Instructions for the task: List each line of the data that holds the string "shoulder".

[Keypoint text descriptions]

# # #

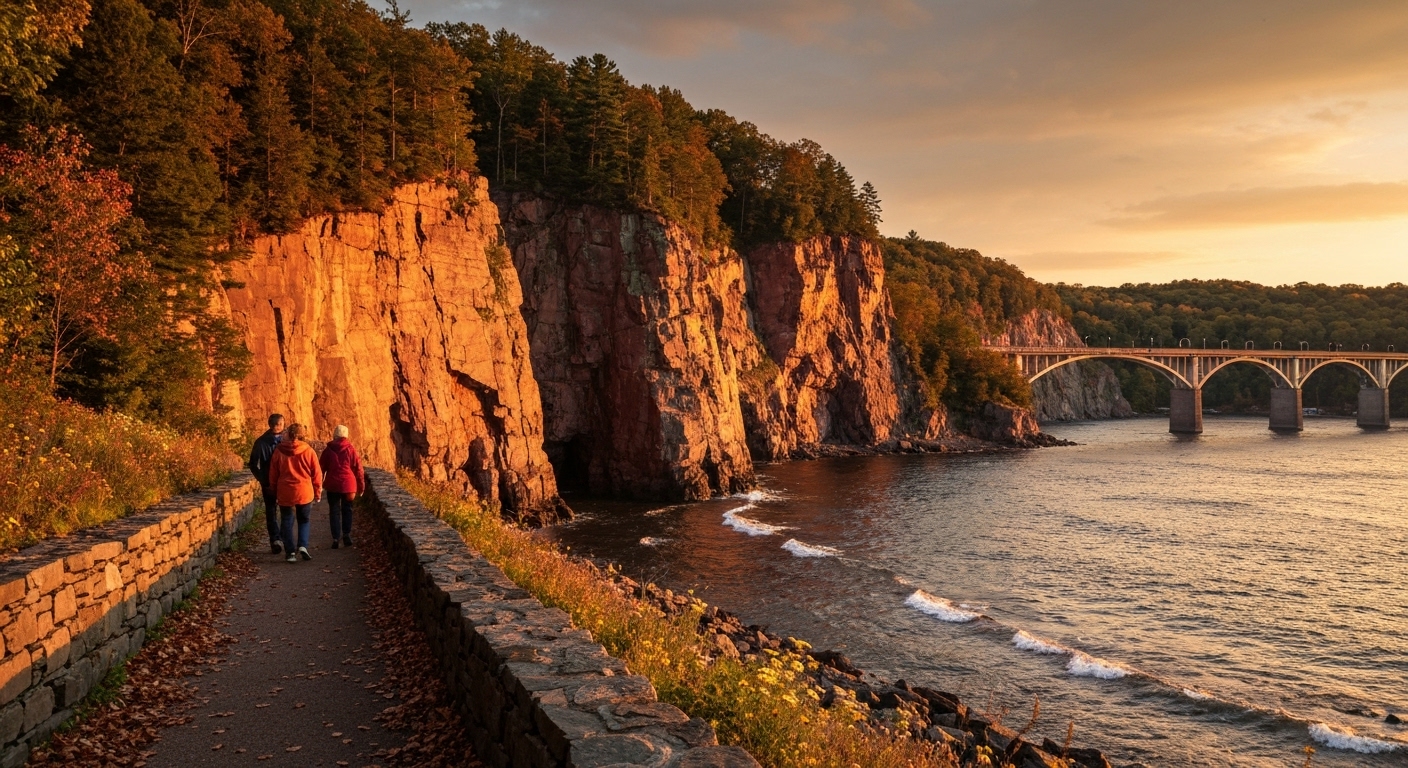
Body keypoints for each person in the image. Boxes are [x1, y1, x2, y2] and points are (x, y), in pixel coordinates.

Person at [266, 422, 322, 563]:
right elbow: (316, 474)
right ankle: (303, 545)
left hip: (285, 491)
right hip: (304, 491)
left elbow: (273, 474)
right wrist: (317, 491)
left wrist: (274, 489)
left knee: (286, 520)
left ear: (288, 434)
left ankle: (290, 552)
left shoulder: (279, 451)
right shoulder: (308, 451)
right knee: (304, 520)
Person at [319, 425, 365, 549]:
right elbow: (358, 469)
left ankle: (335, 538)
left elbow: (321, 468)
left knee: (334, 511)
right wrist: (361, 486)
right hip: (348, 485)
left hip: (332, 484)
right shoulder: (351, 449)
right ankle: (346, 534)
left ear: (335, 435)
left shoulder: (328, 450)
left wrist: (318, 485)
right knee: (347, 509)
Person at [247, 414, 285, 553]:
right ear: (280, 425)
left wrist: (261, 478)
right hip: (283, 481)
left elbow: (252, 464)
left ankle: (275, 539)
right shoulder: (286, 442)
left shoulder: (260, 442)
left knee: (271, 511)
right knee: (285, 511)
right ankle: (283, 539)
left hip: (268, 482)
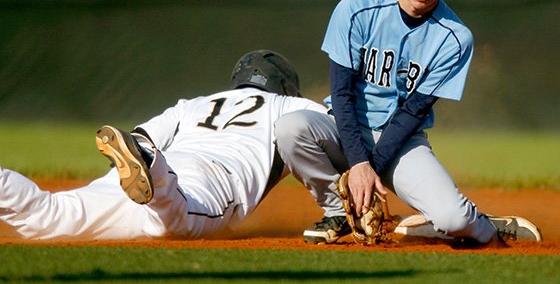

# # #

Exercise response:
left shoulder: (279, 451)
right shoulder: (308, 451)
right shoulder: (351, 449)
left shoulder: (328, 450)
right shoulder: (286, 442)
left shoulder: (260, 442)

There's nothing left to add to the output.